La última crisis política y las elecciones legislativas han estado marcados por estos patrones de desprestigio de la política, outsiders, regionalización y risibles promesas de regeneración moral. El actual presidente Martín Vizcarra es el sucesor de Pedro Pablo Kuczynsky forzado a dimitir por el caso de corrupción de Odebrecht.
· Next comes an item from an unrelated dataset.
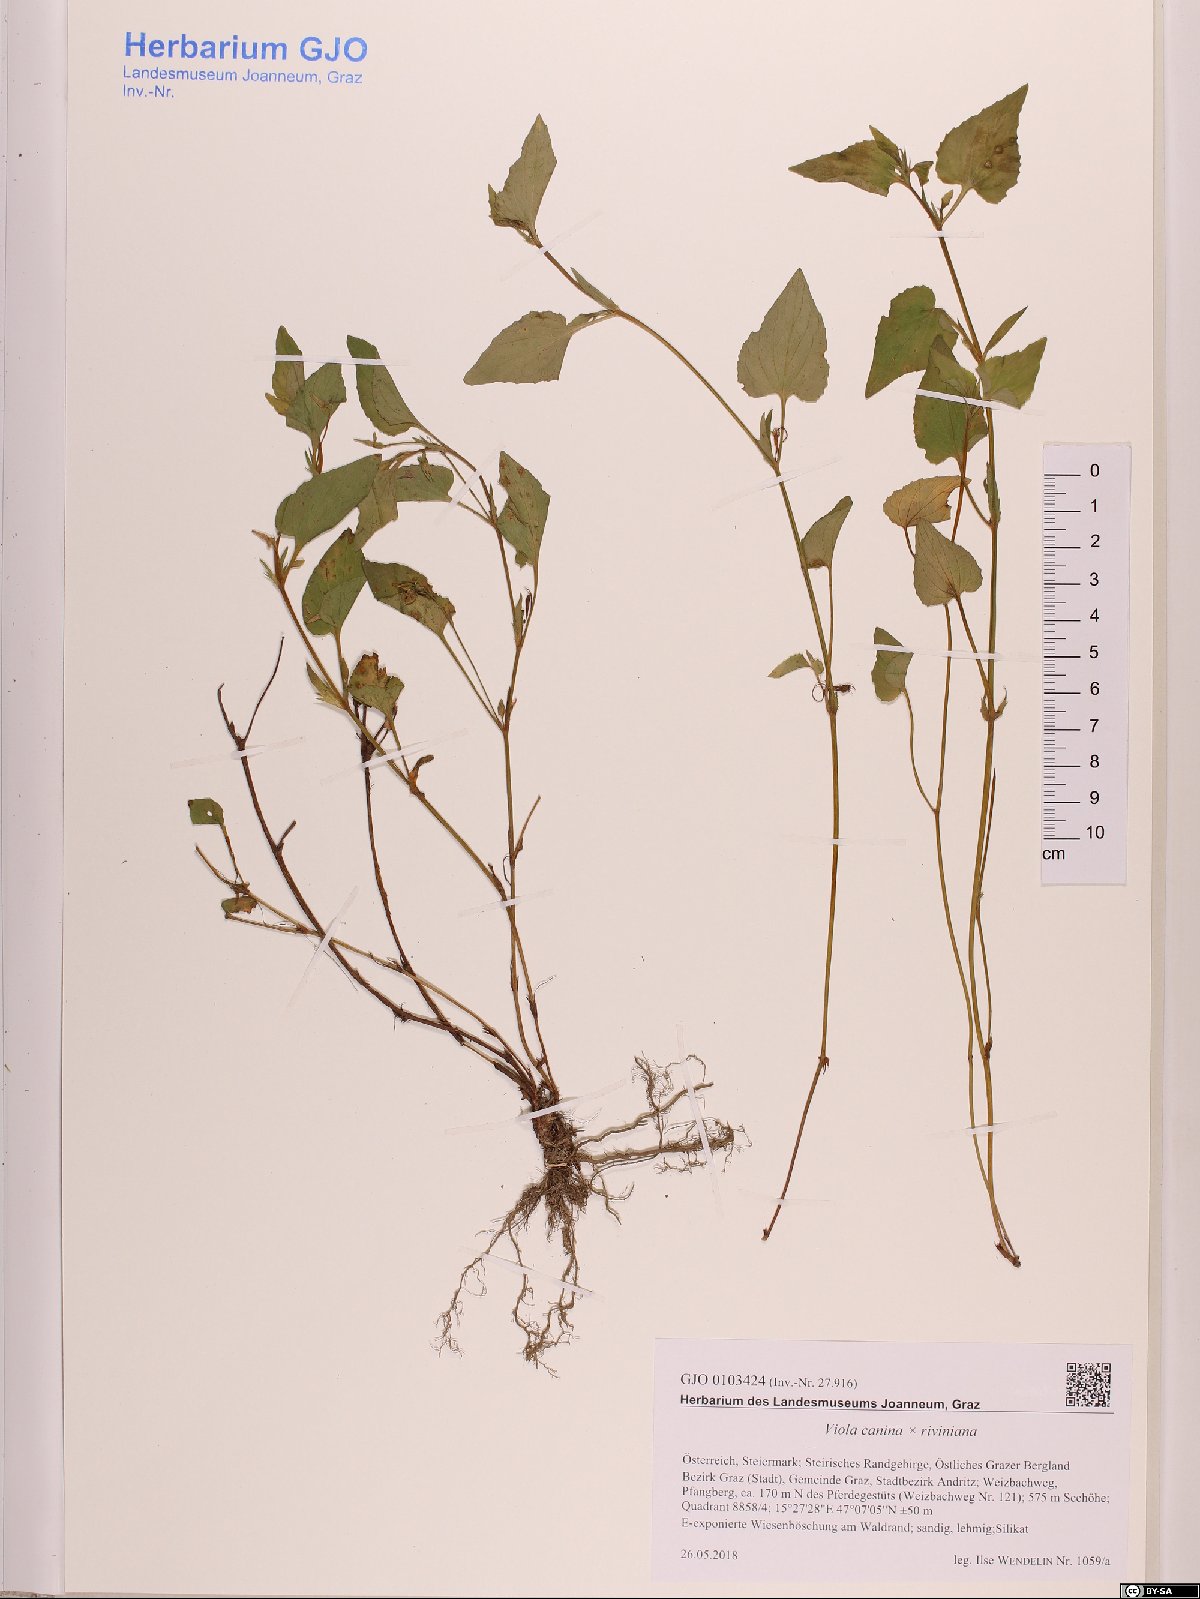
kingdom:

Convertido por las circunstancias de su ascenso al poder en adalid de la anti-corrupción, Vizcarra presionó al Congreso, entonces controlado por el fujimorismo, para que adopte medidas anti-corrupción. Al no conseguirlo, Vizcarra se valió del semi-parlamentarismo peruano, para disolver al deslegitimado Congreso y llamar a elecciones legislativas.

En las elecciones celebradas hace tres semanas, el prestigio de los partidos políticos llegó a su punto más bajo y produjo un nuevo congreso absolutamente fragmentado. El hasta hace poco poderoso fujimorismo se vino abajo y obtuvo apenas 12 escaños frente a 73 en las elecciones anteriores, mientras el histórico partido APRA no logró un solo escaño. La anti-política ahora se encarnó en el extravagante movimiento político evangelista FREPAP que busca las soluciones al malestar peruano en el reino de Dios en la tierra. La izquierda terció dividida y muchos de sus votos fueron captados por el movimiento de Antauro Humala, el hermano de Ollanta Humala y beneficiario del perpetuo descontento de la sierra. La fuerza más votada, la centrista Acción Popular obtuvo apenas el 10% de los votos. Esta fragmentación extrema contribuirá a la parálisis y seguramente profundizará el desprestigio de la política.

Frente a tal desprestigio de la política, uno pensaría que Perú sería un candidato obvio para el tipo de protestas masivas marcadas por actos de violencia que se han presentado en varios países latinoamericanos. No obstante, el consenso neo-liberal hace que los ciudadanos peruanos no exijan una mayor oferta de bienes públicos, o lo que es lo mismo una moderación de la austeridad. La política más bien se agota en un empobrecido rechazo de la corrupción y la promesa de mano dura. No es que los peruanos no requieran una mejora de los servicios públicos, que están entre los peores en el continente, pero tales demandas no se formulan claramente. El resultado es que la política solo expresa la frustración ante sí misma y al vaciarla de tal forma asegura su permanente putrefacción.

Carlos Espinosa es profesor/investigador de Historia y Relaciones Internacionales en la USFQ.